The authors next investigated the basis of chromosome missegregation.  Gene expression analysis revealed that the expression of genes encoding segregation-related proteins was unaffected, and that the mutations did not alter binding of the centromeric histone variant Cse4 to centromeres.  Several of the mutations did alter the stability of the kinetochore complex, however, as evidenced by reduced interactions among kinetochore protein components in these strains.

The identification of amino acid residues in histones H3 and H4 that are important for proper chromosome segregation may have important implications for understanding certain diseases.  "Given that aneuploidy is a major hallmark of cancer cells, this also provides us with new information about how chromatin changes can lead to chromosome missegregation events that might contribute to aneuploidy," says Dr. Biggins.  Indeed, mutations in histones are increasingly recognized in cancer (Wu et al., 2012; Behjati et al., 2013), and this work suggests a mechanism by which such mutations might drive carcinogenesis.

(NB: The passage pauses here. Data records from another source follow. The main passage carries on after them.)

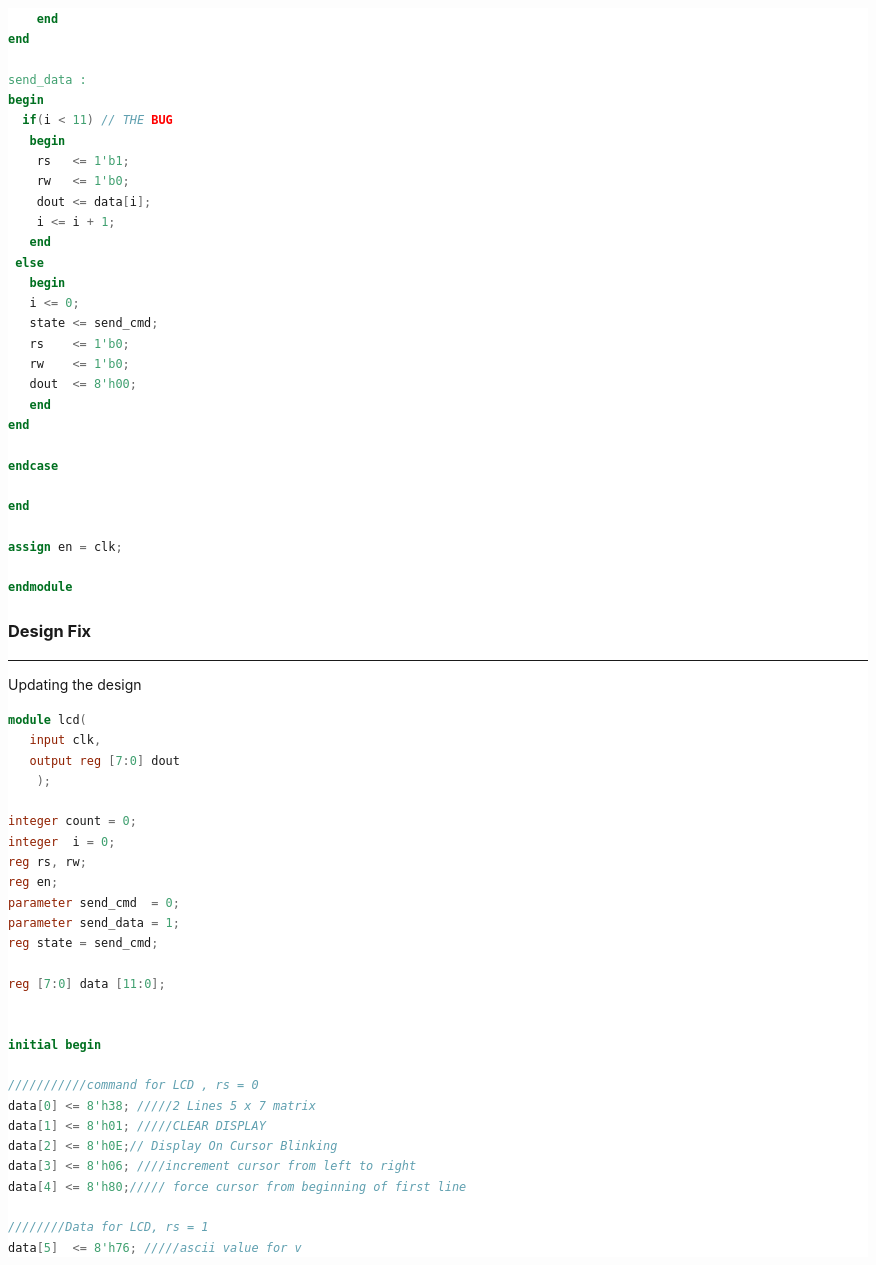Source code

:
 ```verilog
    end
end
 
send_data : 
begin
  if(i < 11) // THE BUG
   begin
    rs   <= 1'b1;
    rw   <= 1'b0; 
    dout <= data[i];
    i <= i + 1; 
   end
 else
   begin
   i <= 0;
   state <= send_cmd;
   rs    <= 1'b0;
   rw    <= 1'b0;
   dout  <= 8'h00;
   end
end
 
endcase
 
end
 
assign en = clk;

endmodule
```


### **Design Fix**
---
Updating the design 
```verilog
module lcd(
   input clk, 
   output reg [7:0] dout
    );
 
integer count = 0;
integer  i = 0;
reg rs, rw;
reg en; 
parameter send_cmd  = 0;
parameter send_data = 1;
reg state = send_cmd;
 
reg [7:0] data [11:0];

 
initial begin
 
///////////command for LCD , rs = 0
data[0] <= 8'h38; /////2 Lines 5 x 7 matrix
data[1] <= 8'h01; /////CLEAR DISPLAY
data[2] <= 8'h0E;// Display On Cursor Blinking
data[3] <= 8'h06; ////increment cursor from left to right
data[4] <= 8'h80;///// force cursor from beginning of first line
 
////////Data for LCD, rs = 1
data[5]  <= 8'h76; /////ascii value for v
```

Ng TM, Lenstra TL, Duggan N, Jiang S, Ceto S, Holstege FC, Dai J, Boeke JD, Biggins S. 2013. Kinetochore function and chromosome segregation rely on critical residues in histones H3 and H4 in budding yeast. Genetics 2013; 195(3):795-807.

See also: Wu G, Broniscer A, McEachron TA, Lu C, Paugh BS, Becksfort J, Qu C, Ding L, Huether R, Parker M, Zhang J, Gajjar A, Dyer MA, Mullighan CG, Gilbertson RJ,Mardis ER, Wilson RK, Downing JR, Ellison DW, Zhang J, Baker SJ, St. Jude Children's Research Hospital–Washington University Pediatric Cancer Genome Project. 2012. Somatic histone H3 alterations in pediatric diffuse intrinsic pontine gliomas and non-brainstem glioblastomas. Nat Genet 44(3): 251-253.

See also: Behjati S, Tarpey PS, Presneau N, Scheipl S, Pillay N, Van Loo P, Wedge DC, Cooke SL, Gundem G, Davies H, Nik-Zainal S, Martin S, McLaren S, Goodie V,Robinson B, Butler A, Teague JW, Halai D, Khatri B, Myklebost O, Baumhoer D, Jundt G, Hamoudi R, Tirabosco R, Amary MF, Futreal PA, Stratton MR, Campbell PJ, Flanagan AM. 2013. Distinct H3F3A and H3F3B driver mutations define chondroblastoma and giant cell tumor of bone. Nat Genet. 2013 Oct 27.